TM: One last question—I was wondering if you have read Proust?
DS: I have read Proust, I have taught Proust—why do ask?
TM: I felt like the theories of memories you write about are similar to the ones in In Search of Lost Time, especially the idea that the memories that survive childhood, the deep ones, are the ones that have the truth in them and you have to kind of deep dive to find them.
DS: And to return to them. Why did that conversation with Mrs. Kushner stay with me my whole life? Because I don’t have a good memory of my childhood, but that—I can tell you what the leaves on the tree looked like, and the glasses of iced tea, and what Mrs. Kushner looked like. It was seared into my memory. And that was also true of the conversation I had at Sarah Lawrence with my mother, and on the car ride home.
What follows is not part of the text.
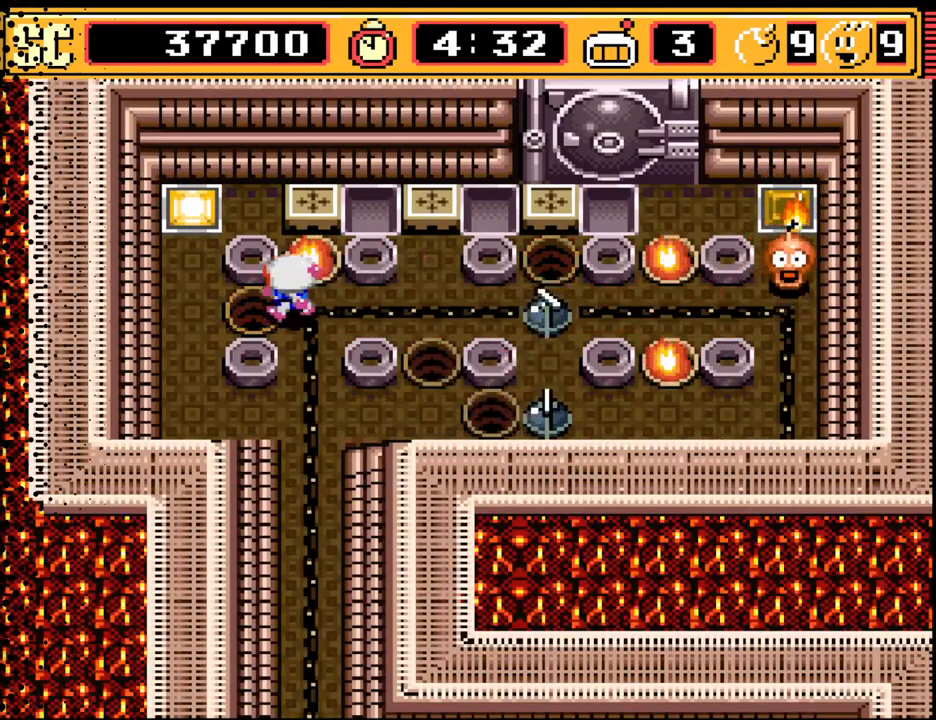
{"buttons": ["DPAD_LEFT"], "events": [[33, "DPAD_LEFT", "up"], [133, "DPAD_DOWN", "up"], [267, "DPAD_DOWN", "down"], [367, "DPAD_LEFT", "down"], [433, "DPAD_DOWN", "up"]]}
And what’s Proustian about all that is that we don’t know that those moments are becoming recorded in a way, but they are, because somewhere within us there is this very subtle recognition of their importance.
When I taught In Search of Lost Time it was in a graduate writing program at The New School, and I was teaching the literature of autobiography. I made my own syllabus, and I chose books that I wanted to reread. I think I taught that class for 10 years. And I would end every year with Proust. What was drawing me again and again to thinking, to the way he thought about memory? That’s part of what I mean by it all led to this. My friend Hannah Tinti, who is one of the people that I told pretty early on, she had one of the best reactions: She burst out laughing, first of all—laughing at the incredulity, and also like, of course. She wrote to me the next morning and said I had been in training for this my whole life. And I thought, what is it to be in training for something my whole life and have it happen? Or was I in training because of it? It haunts me that I could have possibly have never known this, because I would have missed my mark.